[The task] Please find the lines in the entries below that contain the word "meeting", and copy each one.

─── Input ───

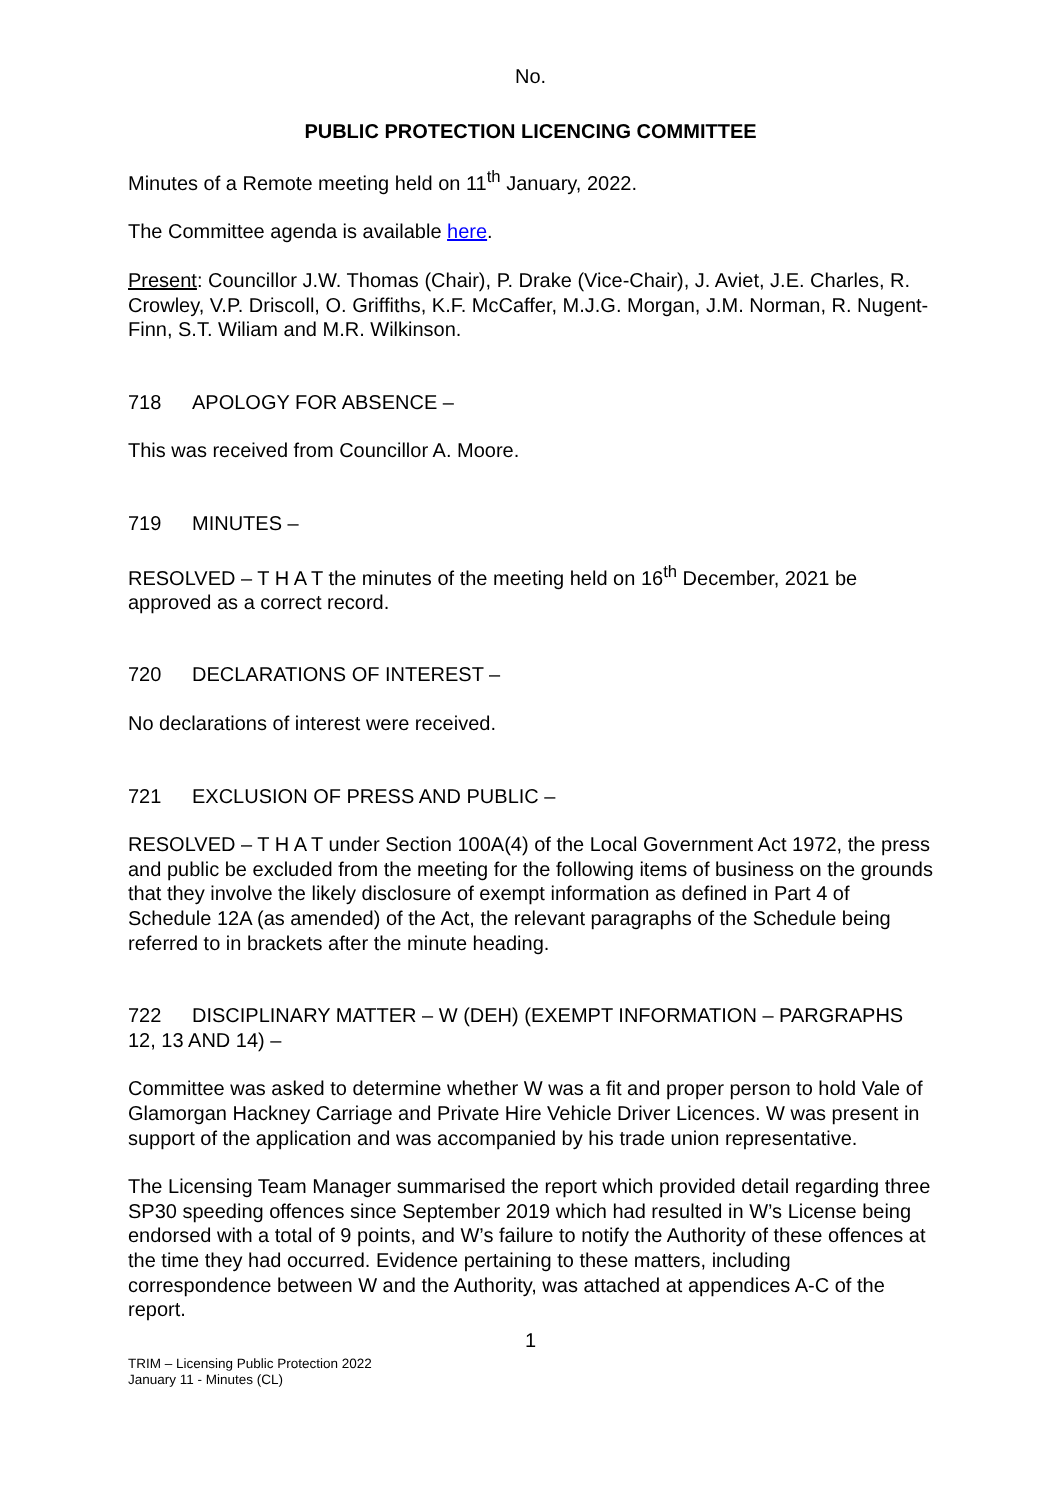No.
PUBLIC PROTECTION LICENCING COMMITTEE
Minutes of a Remote meeting held on 11<sup>th</sup> January, 2022.
The Committee agenda is available here.
Present: Councillor J.W. Thomas (Chair), P. Drake (Vice-Chair), J. Aviet, J.E. Charles, R. Crowley, V.P. Driscoll, O. Griffiths, K.F. McCaffer, M.J.G. Morgan, J.M. Norman, R. Nugent-Finn, S.T. Wiliam and M.R. Wilkinson.
718 APOLOGY FOR ABSENCE –
This was received from Councillor A. Moore.
719 MINUTES –
RESOLVED – T H A T the minutes of the meeting held on 16<sup>th</sup> December, 2021 be approved as a correct record.
720 DECLARATIONS OF INTEREST –
No declarations of interest were received.
721 EXCLUSION OF PRESS AND PUBLIC –
RESOLVED – T H A T under Section 100A(4) of the Local Government Act 1972, the press and public be excluded from the meeting for the following items of business on the grounds that they involve the likely disclosure of exempt information as defined in Part 4 of Schedule 12A (as amended) of the Act, the relevant paragraphs of the Schedule being referred to in brackets after the minute heading.
722 DISCIPLINARY MATTER – W (DEH) (EXEMPT INFORMATION – PARGRAPHS 12, 13 AND 14) –
Committee was asked to determine whether W was a fit and proper person to hold Vale of Glamorgan Hackney Carriage and Private Hire Vehicle Driver Licences. W was present in support of the application and was accompanied by his trade union representative.
The Licensing Team Manager summarised the report which provided detail regarding three SP30 speeding offences since September 2019 which had resulted in W’s License being endorsed with a total of 9 points, and W’s failure to notify the Authority of these offences at the time they had occurred. Evidence pertaining to these matters, including correspondence between W and the Authority, was attached at appendices A-C of the report.
1
TRIM – Licensing Public Protection 2022
January 11 - Minutes (CL)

───

[Problem solution]
Minutes of a Remote meeting held on 11<sup>th</sup> January, 2022.
RESOLVED – T H A T the minutes of the meeting held on 16<sup>th</sup> December, 2021 be approved as a correct record.
RESOLVED – T H A T under Section 100A(4) of the Local Government Act 1972, the press and public be excluded from the meeting for the following items of business on the grounds that they involve the likely disclosure of exempt information as defined in Part 4 of Schedule 12A (as amended) of the Act, the relevant paragraphs of the Schedule being referred to in brackets after the minute heading.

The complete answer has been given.